When spotting perplexing or alluring forms he would photograph each with a reduced exposure time, to eliminate insignificant detail and allow the light alone to reveal the semi abstract motifs within the image.
“I started taking pictures of this kind of light with a small camera around 1995. I got on a motorcycle every night and went out here and there and gathered only the lights of the buildings,” he said once, describing his modus operandi.
Simple it may sound but this is far from snapping willy-nilly.
Hatakeyama always had with him, and used, a tripod and his sense of composition just mesmerises as does his impressive ability to look, see, study and allow himself be immersed totally in the view before him.
This trademark situationist approach is about seeking to rediscover anew forsaken elements of the city by wandering with no intended purpose, day or night — but with eyes wide-open — and redefining it to oneself through such psychogeographic experience.
As Guy Debord or the “flaneur” Charles Baudelaire would have it: it’s all about taking ownership of it to end the alienation it induces in its ordinary inhabitants.

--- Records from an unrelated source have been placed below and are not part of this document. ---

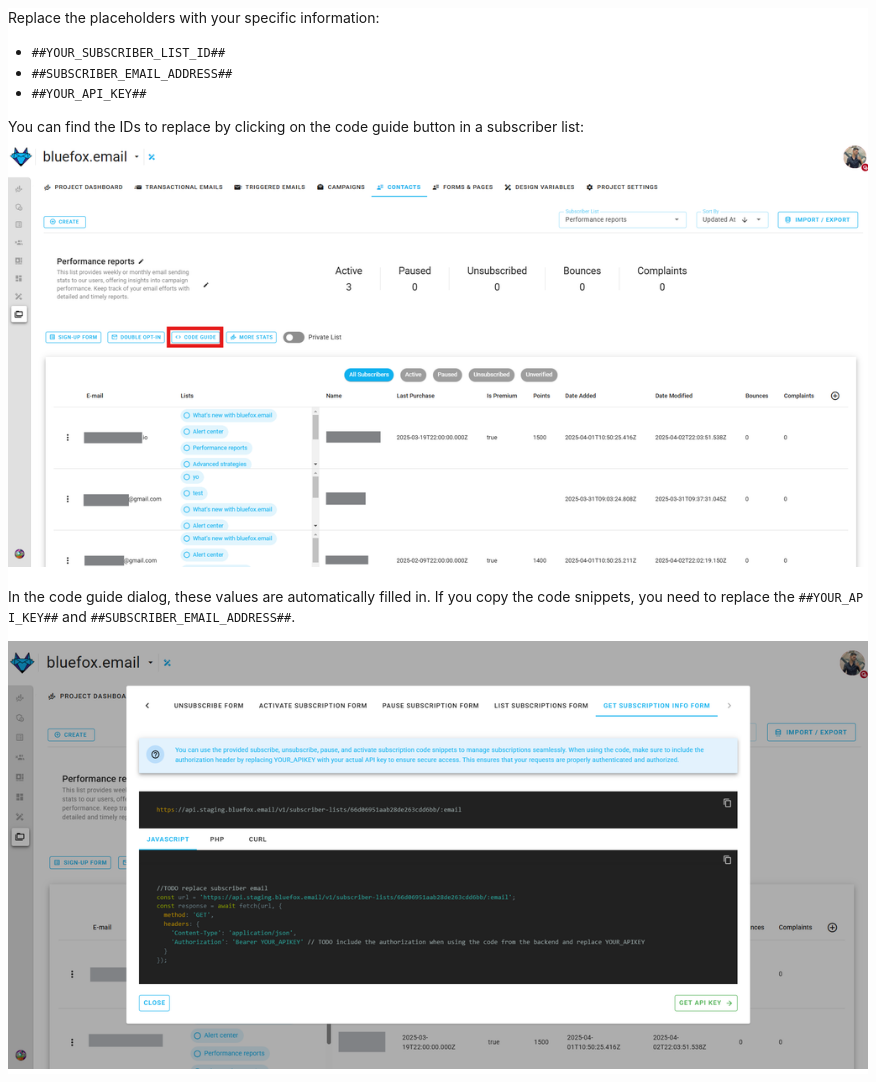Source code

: Replace the placeholders with your specific information:
 - `##YOUR_SUBSCRIBER_LIST_ID##`
 - `##SUBSCRIBER_EMAIL_ADDRESS##`
 - `##YOUR_API_KEY##`

You can find the IDs to replace by clicking on the code guide button in a subscriber list:
![Screenshot of the highlighted code guide button in a subscriber list.](./subscriber-list-code-guide-button.webp)

In the code guide dialog, these values are automatically filled in. If you copy the code snippets, you need to replace the `##YOUR_API_KEY##` and `##SUBSCRIBER_EMAIL_ADDRESS##`.

![Screenshot of the code guide dialog in a subscriber list.](./subscriber-list-get-subscription-code-guide-dialog.webp)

From the shimmering filigree patterns of stairwells and walkways in the night, to dynamic diagonal shapes in apartment buildings, to illuminated enigmatic empty advertising hoardings, Hatakeyama stunningly unveils the night’s overlooked wonders one after another.
By doing so he is, at the same time, encouraging attentive observation and educating in the nursing of an awareness of the aesthetic fulfilment that contemplation of imperceptible and liberating beauty in our surroundings could bring.